Officials in Paraguay and Argentina feel pretty touchy about the perception of their countries, specifically as it relates to the tourist trade. Want to make a movie that might cast part of those countries in a less than flattering light? Don’t expect them to cooperate. The Hurt Locker creators Kathryn Bigelow and Mark Boal have been working on a film called Triple Frontier, which is set in and named after a region that is formed by the intersection of Brazil, Paraguay and Argentina.

Now officials in the latter two countries are refusing to cooperate with the film, on the grounds that it will portray the region, and by extension, each country, in a negative light.

The New York Times quotes Argentina’s tourism minister Enrique Meyer saying that he has talked about the film with Paraguay’s tourism officials and the governor of the Misiones province in Argentina.

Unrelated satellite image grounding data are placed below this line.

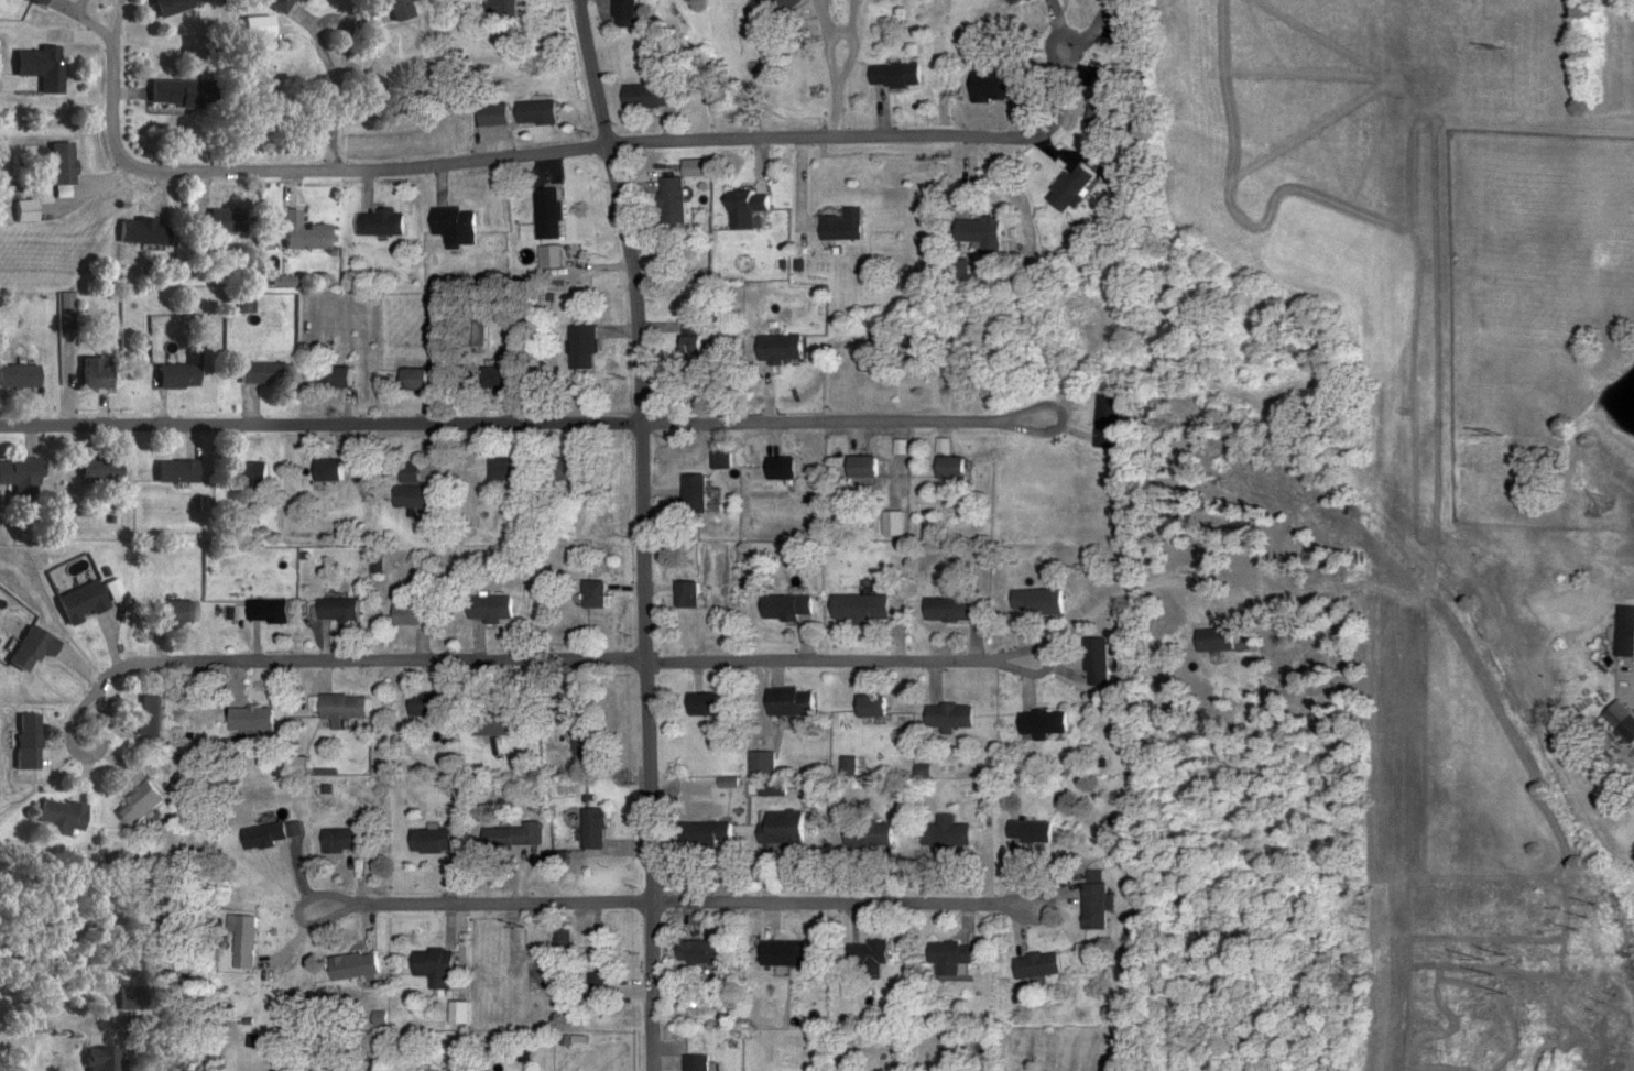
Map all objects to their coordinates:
building: (889, 1)
building: (41, 2)
building: (1009, 2)
building: (283, 5)
building: (773, 6)
building: (172, 7)
building: (511, 7)
building: (399, 9)
building: (628, 14)
road: (105, 40)
building: (43, 68)
building: (891, 75)
building: (371, 81)
building: (992, 88)
building: (184, 93)
building: (655, 97)
road: (671, 111)
building: (546, 113)
road: (838, 114)
building: (502, 115)
road: (824, 143)
building: (63, 165)
road: (305, 172)
building: (1066, 189)
building: (679, 201)
building: (751, 209)
building: (27, 212)
building: (556, 215)
building: (220, 222)
building: (462, 222)
building: (387, 224)
building: (838, 226)
building: (974, 231)
building: (142, 233)
building: (303, 234)
building: (957, 271)
building: (65, 312)
building: (484, 334)
building: (699, 340)
building: (587, 348)
building: (784, 348)
building: (96, 375)
building: (266, 375)
building: (19, 377)
building: (179, 377)
building: (343, 378)
building: (505, 379)
building: (422, 380)
building: (985, 389)
building: (1104, 422)
road: (847, 424)
road: (322, 425)
building: (726, 460)
building: (856, 467)
building: (776, 468)
building: (945, 468)
building: (513, 469)
building: (578, 469)
building: (102, 470)
building: (335, 470)
building: (178, 471)
building: (416, 472)
building: (252, 474)
building: (21, 476)
building: (704, 493)
building: (420, 497)
road: (646, 532)
building: (114, 590)
building: (606, 594)
building: (696, 594)
road: (1135, 594)
building: (1031, 601)
building: (84, 602)
building: (783, 607)
building: (493, 608)
building: (855, 608)
building: (950, 609)
building: (344, 610)
building: (271, 611)
building: (177, 612)
building: (414, 613)
building: (1623, 631)
building: (1210, 640)
building: (32, 648)
building: (1091, 660)
road: (841, 661)
road: (366, 663)
road: (1626, 681)
building: (785, 702)
building: (704, 704)
building: (428, 705)
building: (865, 705)
building: (345, 706)
building: (150, 715)
building: (944, 716)
building: (254, 718)
building: (1619, 721)
building: (493, 722)
building: (1037, 722)
building: (586, 736)
building: (28, 741)
road: (93, 754)
building: (141, 804)
building: (62, 816)
building: (597, 828)
building: (778, 828)
building: (1025, 831)
building: (713, 832)
building: (863, 835)
building: (941, 835)
building: (266, 836)
building: (511, 837)
building: (346, 839)
building: (434, 840)
road: (842, 903)
road: (485, 904)
building: (1090, 906)
building: (567, 941)
building: (245, 942)
building: (708, 952)
building: (783, 953)
building: (863, 957)
building: (945, 957)
building: (1032, 965)
building: (357, 966)
building: (439, 967)
building: (605, 986)
building: (464, 1013)
building: (104, 1059)
building: (702, 1063)

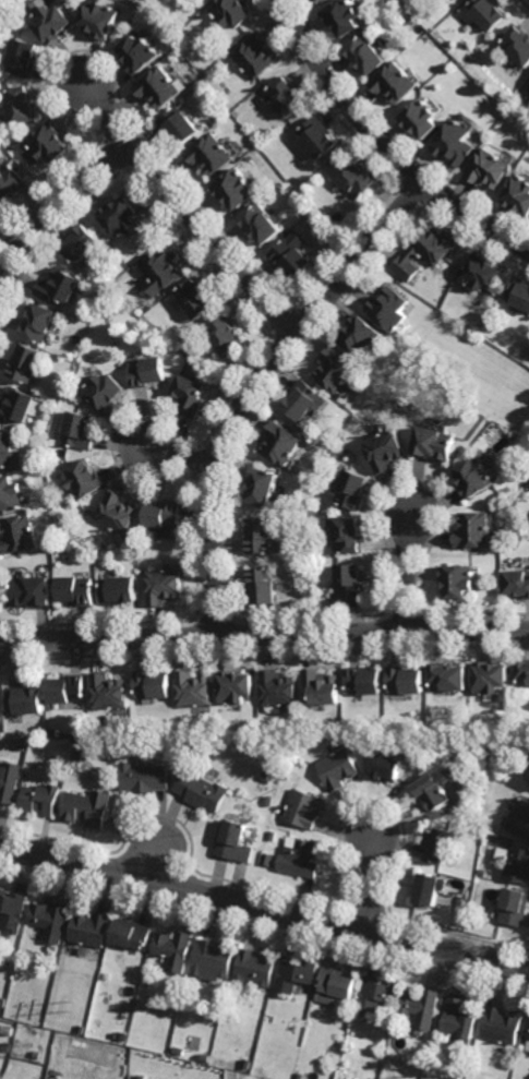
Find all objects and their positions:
building: (319, 0)
building: (321, 0)
building: (230, 11)
building: (482, 13)
building: (343, 16)
building: (51, 19)
building: (102, 19)
building: (517, 45)
building: (137, 53)
building: (367, 54)
building: (253, 55)
building: (25, 57)
building: (395, 82)
building: (157, 87)
building: (528, 89)
building: (285, 96)
building: (23, 105)
building: (421, 118)
building: (208, 124)
building: (179, 126)
building: (317, 136)
building: (50, 143)
road: (384, 143)
building: (455, 143)
building: (210, 154)
building: (516, 161)
building: (489, 169)
building: (355, 177)
building: (11, 182)
building: (234, 189)
building: (518, 194)
road: (51, 209)
road: (186, 211)
building: (1, 214)
building: (123, 218)
building: (260, 225)
building: (82, 244)
building: (423, 250)
building: (291, 255)
building: (162, 268)
building: (480, 272)
building: (60, 286)
building: (518, 293)
building: (194, 298)
building: (388, 308)
building: (40, 324)
building: (222, 334)
building: (360, 335)
building: (27, 365)
building: (335, 369)
building: (146, 372)
road: (255, 382)
building: (104, 392)
building: (190, 395)
building: (301, 400)
building: (17, 407)
building: (80, 430)
building: (281, 442)
building: (434, 445)
building: (340, 446)
building: (7, 448)
building: (385, 450)
road: (182, 456)
building: (473, 475)
building: (85, 476)
building: (263, 483)
building: (352, 486)
building: (11, 490)
building: (116, 511)
building: (162, 512)
building: (313, 525)
building: (472, 527)
building: (19, 531)
building: (164, 531)
building: (175, 532)
building: (347, 532)
building: (260, 533)
building: (52, 536)
building: (323, 560)
road: (406, 569)
building: (456, 578)
building: (350, 579)
building: (516, 582)
building: (261, 583)
building: (162, 585)
building: (35, 588)
building: (79, 588)
building: (118, 588)
road: (264, 634)
building: (522, 673)
building: (448, 676)
building: (488, 676)
building: (363, 678)
building: (406, 678)
building: (151, 682)
building: (234, 684)
building: (321, 684)
building: (70, 687)
building: (192, 687)
building: (277, 687)
building: (108, 689)
building: (27, 698)
building: (0, 705)
building: (335, 723)
building: (302, 725)
building: (74, 731)
building: (485, 740)
building: (23, 744)
building: (78, 756)
building: (390, 766)
building: (337, 768)
building: (284, 772)
building: (143, 776)
building: (264, 779)
building: (10, 780)
building: (201, 789)
building: (431, 791)
building: (41, 797)
building: (267, 800)
building: (90, 807)
building: (303, 808)
building: (519, 817)
building: (271, 835)
building: (233, 840)
building: (439, 843)
building: (299, 858)
building: (517, 863)
building: (479, 872)
road: (376, 886)
building: (429, 887)
building: (514, 905)
road: (264, 906)
building: (13, 909)
building: (51, 919)
building: (91, 928)
building: (131, 933)
building: (173, 948)
building: (54, 950)
building: (212, 957)
building: (254, 967)
building: (160, 968)
building: (293, 974)
building: (335, 985)
building: (375, 993)
building: (106, 997)
building: (4, 1003)
building: (420, 1004)
power tower: (69, 1005)
building: (457, 1019)
building: (499, 1024)
building: (526, 1026)
building: (332, 1045)
building: (9, 1047)
power tower: (27, 1048)
building: (176, 1050)
building: (39, 1055)
building: (246, 1061)
building: (230, 1075)
building: (140, 1076)
building: (298, 1076)

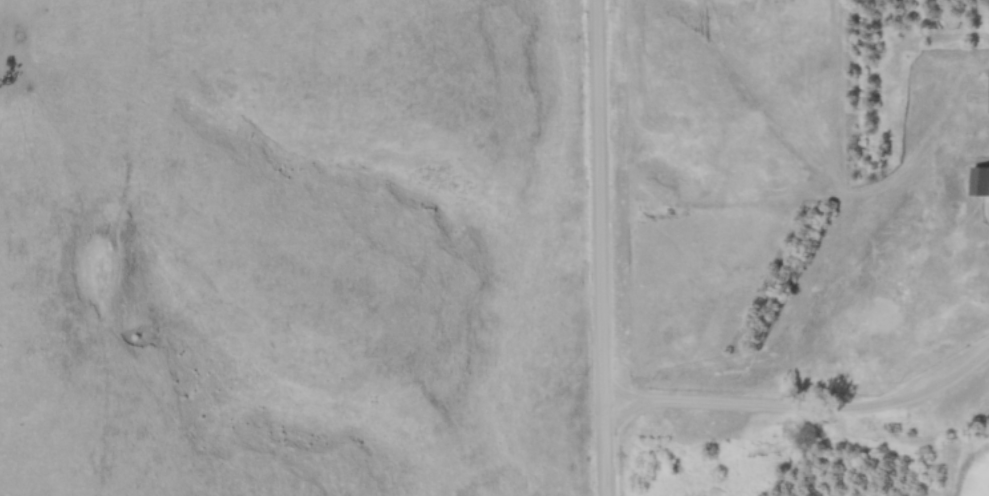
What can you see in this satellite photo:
building: (979, 183)
road: (600, 248)
road: (803, 407)

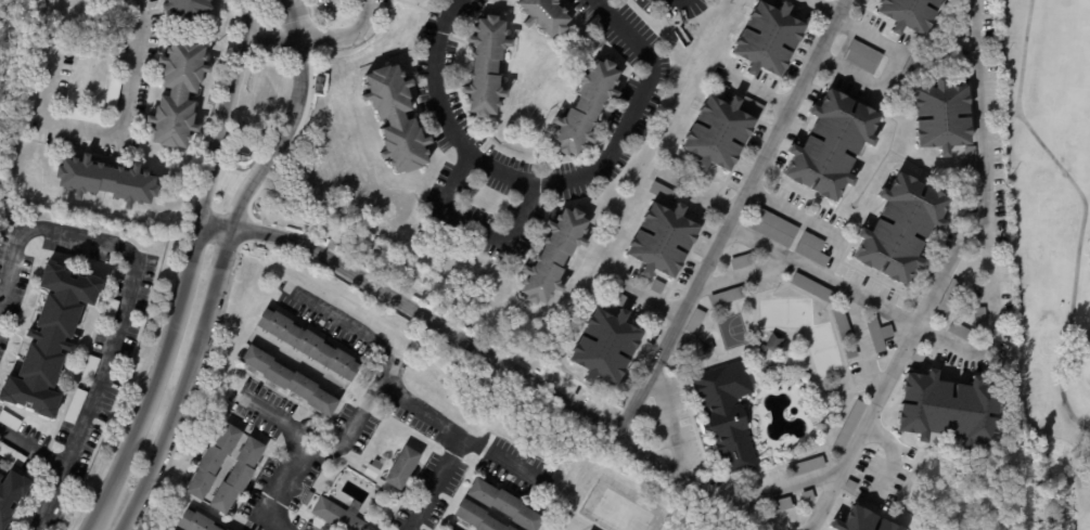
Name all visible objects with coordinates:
building: (268, 0)
building: (769, 1)
building: (185, 9)
building: (908, 14)
building: (543, 16)
building: (960, 17)
road: (294, 19)
road: (247, 20)
road: (346, 34)
road: (272, 39)
building: (767, 39)
road: (898, 55)
building: (862, 57)
road: (300, 60)
building: (910, 65)
building: (483, 67)
road: (756, 89)
building: (720, 90)
building: (111, 95)
building: (177, 95)
building: (749, 105)
building: (583, 108)
building: (82, 115)
building: (940, 117)
building: (393, 119)
road: (87, 130)
building: (715, 134)
building: (830, 146)
building: (969, 157)
building: (674, 166)
building: (105, 182)
road: (549, 182)
road: (750, 183)
building: (660, 191)
road: (696, 194)
road: (1085, 208)
road: (797, 216)
road: (477, 225)
building: (772, 228)
building: (900, 229)
building: (661, 241)
park: (1049, 247)
building: (810, 249)
building: (941, 249)
building: (552, 255)
building: (740, 261)
road: (188, 271)
road: (133, 273)
road: (744, 274)
building: (656, 287)
building: (812, 288)
building: (949, 296)
building: (726, 297)
road: (649, 298)
building: (620, 300)
road: (212, 305)
building: (110, 309)
road: (995, 318)
building: (979, 319)
building: (841, 325)
road: (445, 328)
park: (732, 330)
building: (689, 331)
building: (959, 332)
building: (878, 335)
building: (49, 340)
road: (860, 340)
building: (306, 344)
building: (772, 344)
building: (604, 347)
building: (703, 348)
park: (822, 349)
building: (849, 352)
building: (917, 357)
building: (90, 367)
road: (892, 371)
park: (1087, 374)
building: (287, 379)
road: (401, 398)
building: (74, 406)
building: (947, 410)
building: (725, 413)
building: (9, 420)
road: (670, 420)
road: (353, 423)
building: (848, 428)
road: (31, 449)
road: (640, 452)
building: (10, 455)
road: (302, 456)
road: (500, 458)
road: (890, 458)
building: (211, 461)
building: (400, 467)
building: (807, 467)
building: (372, 468)
building: (235, 475)
building: (0, 476)
building: (848, 486)
road: (786, 487)
building: (11, 494)
building: (806, 496)
building: (306, 498)
road: (49, 499)
road: (728, 501)
building: (502, 504)
building: (777, 505)
road: (97, 512)
park: (620, 513)
building: (335, 514)
building: (480, 516)
building: (855, 520)
building: (192, 521)
building: (885, 526)
building: (222, 529)
building: (441, 529)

The minister says, “We all agreed that we were deeply indignant when we discovered that this project seeks to negatively portray this region shared by three South American countries.”

Now, as far as we know, there isn’t a finished script at this point, but the film is said to be centering on the region based on the fact that it has been called a haven for organized crime and, as a result a gold mine for funding terrorism in South America.There has been the accusation, made in a New Yorker article, among other places, that the region’s criminal activity funds Hezbollah, the Islamic Jihad and Al Qaeda efforts.

Here’s what the New Yorker describes:

A decaying iron bridge, the International Friendship Bridge, connects Foz do Iguaçu to its Paraguayan sister city, Ciudad del Este, the City of the East. Ciudad del Este is at the heart of the zone known as the Triple Frontier, the point where Paraguay, Brazil, and Argentina meet, which has served for nearly thirty years as a hospitable base of operations for smugglers, counterfeiters, and tax dodgers. The Triple Frontier has earned its reputation as one of the most lawless places in the world. Now, it is believed, the Frontier is also the center of Middle Eastern terrorism in South America.

No surprise, then, that the countries involved might not want the next film by the most recent Best Director Oscar winner to peer into the region. Or, as Paraguay’s tourism minister told the AP, the film could have “a negative economic impact.”

The same reasons that officials in South America don’t want Bigelow and Boal to make the movie are, it probably goes without saying, the reasons I’d very much like to see them make the film.